▶ Tarefa proposta:
Reproduza sem mudar nada a parte do texto sobre a reação internacional à Rússia que começa nas palavras com "No que diz respeito" e termina em "muito em breve.".

▶ Trecho da página:
━━━

Quando pensamos nas estruturas internacionais mais convencionais, como ONU e OTAN a resposta tem sido dura. Há sinais de que mesmo diante do veto russo no Conselho de Segurança, os países estariam dispostos a ir além. São atos simbólicos, como o esvaziamento das seções oficiais em que se pronunciava o ministro de Relações Exteriores da Rússia Sergey Lavrov nessa terça-feira, até, quem sabe, a ação pragmática de evocar o recurso do "Uniting for Peace", ferramenta raramente utilizada no âmbito das Nações Unidas e que prevê, em casos de paralisia do Conselho de Segurança, decisões possam ser tomadas na Assembleia Geral.

No que diz respeito à OTAN, a lista de decisões é imensa. Vão desde discursos condenando a ação russa e rechaçando o reconhecimento da independência das regiões separatistas de Donetsk e Luhansk, até o oferecimento de equipamento militar e suprimentos para a Ucrânia.

Se fôssemos entrar no papel de outras instituições, regionais e universais, esse texto não teria fim, a começar pelo debate sobre os efeitos de eventuais investigações no âmbito jurídico, como no Tribunal Penal Internacional, por exemplo, onde o governo russo deve enfrentar acusações muito em breve.

Do ponto de vista dos Estados soberanos, por sua vez, predominam, de forma geral, as sanções e pressões econômicas, que vão de impedir os russos de acessar recursos para levantar novos financiamentos no mercado internacional, até restrições de transações econômicas e a exclusão de instituições do sistema SWIFT. São atos que, no contexto da desterritorialização do capital, podem estrangular a economia russa e causar danos de longo prazo para o abastecimento e prosperidade daquele país.

Estamos falando de impactos severos para empresas e bancos. Do acuamento de oligarquias e milionários russos. E, claro, em algum momento, da necessidade de socorro do governo às pessoas comuns, com aumento de inflação e queda de renda. Em menos de uma semana desde o início da incursão militar, testemunhamos o rublo derreter, fazendo eclodir uma crise cambial, os juros dispararam, e a bolsa que promete despencar tão logo seja reaberta.

Há corrida aos bancos e o congelamento de reservas do Banco Central russo, o que preocupa autoridades e especialistas. Enquanto a Ucrânia pleiteia uma adesão à União Europeia e o presidente Volodymyr Zelensky é ovacionado no Parlamento Europeu, a Rússia é tratada, por boa parte da comunidade internacional, como um pária. Ao lado de Putin há alguns poucos países declaradamente aliados, como é o caso de Belarus e Síria, por exemplo.

━━━

▶ Material:
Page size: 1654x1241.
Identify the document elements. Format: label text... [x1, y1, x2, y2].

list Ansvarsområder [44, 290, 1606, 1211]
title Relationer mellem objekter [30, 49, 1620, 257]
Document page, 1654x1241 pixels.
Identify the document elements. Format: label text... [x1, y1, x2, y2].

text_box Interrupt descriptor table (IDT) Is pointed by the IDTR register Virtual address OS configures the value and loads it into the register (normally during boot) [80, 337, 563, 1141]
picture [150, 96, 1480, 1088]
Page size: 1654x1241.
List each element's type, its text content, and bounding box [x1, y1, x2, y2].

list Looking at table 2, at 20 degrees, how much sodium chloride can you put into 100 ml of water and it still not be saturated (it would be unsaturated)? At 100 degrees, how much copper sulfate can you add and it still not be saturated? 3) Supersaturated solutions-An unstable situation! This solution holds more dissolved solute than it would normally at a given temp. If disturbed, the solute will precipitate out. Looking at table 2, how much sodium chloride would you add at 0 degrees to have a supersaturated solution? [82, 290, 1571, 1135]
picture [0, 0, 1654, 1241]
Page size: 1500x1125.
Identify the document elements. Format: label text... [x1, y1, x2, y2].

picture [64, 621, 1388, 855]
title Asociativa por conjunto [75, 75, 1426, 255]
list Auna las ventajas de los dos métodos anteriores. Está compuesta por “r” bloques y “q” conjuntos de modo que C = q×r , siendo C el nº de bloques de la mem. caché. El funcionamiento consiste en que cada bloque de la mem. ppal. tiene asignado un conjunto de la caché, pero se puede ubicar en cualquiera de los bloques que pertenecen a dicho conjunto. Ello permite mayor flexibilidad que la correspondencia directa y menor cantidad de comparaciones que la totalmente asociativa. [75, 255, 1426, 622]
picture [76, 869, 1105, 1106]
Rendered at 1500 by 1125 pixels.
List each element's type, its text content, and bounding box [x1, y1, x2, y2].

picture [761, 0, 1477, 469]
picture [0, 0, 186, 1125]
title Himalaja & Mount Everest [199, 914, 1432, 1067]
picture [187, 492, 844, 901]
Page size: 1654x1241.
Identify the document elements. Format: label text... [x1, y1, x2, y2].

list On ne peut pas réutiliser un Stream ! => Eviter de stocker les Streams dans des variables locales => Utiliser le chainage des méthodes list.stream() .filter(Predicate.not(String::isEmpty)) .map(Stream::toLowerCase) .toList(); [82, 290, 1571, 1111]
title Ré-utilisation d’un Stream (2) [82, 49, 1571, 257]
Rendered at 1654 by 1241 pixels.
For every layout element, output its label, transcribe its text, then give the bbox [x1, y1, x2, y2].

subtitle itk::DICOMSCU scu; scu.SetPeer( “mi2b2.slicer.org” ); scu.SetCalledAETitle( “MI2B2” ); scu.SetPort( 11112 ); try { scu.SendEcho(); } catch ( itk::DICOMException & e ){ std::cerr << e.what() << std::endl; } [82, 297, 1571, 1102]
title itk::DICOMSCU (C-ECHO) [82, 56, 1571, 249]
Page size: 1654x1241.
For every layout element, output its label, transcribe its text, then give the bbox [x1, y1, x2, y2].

━━━

▶ Resposta esperada:
No que diz respeito à OTAN, a lista de decisões é imensa. Vão desde discursos condenando a ação russa e rechaçando o reconhecimento da independência das regiões separatistas de Donetsk e Luhansk, até o oferecimento de equipamento militar e suprimentos para a Ucrânia.

Se fôssemos entrar no papel de outras instituições, regionais e universais, esse texto não teria fim, a começar pelo debate sobre os efeitos de eventuais investigações no âmbito jurídico, como no Tribunal Penal Internacional, por exemplo, onde o governo russo deve enfrentar acusações muito em breve.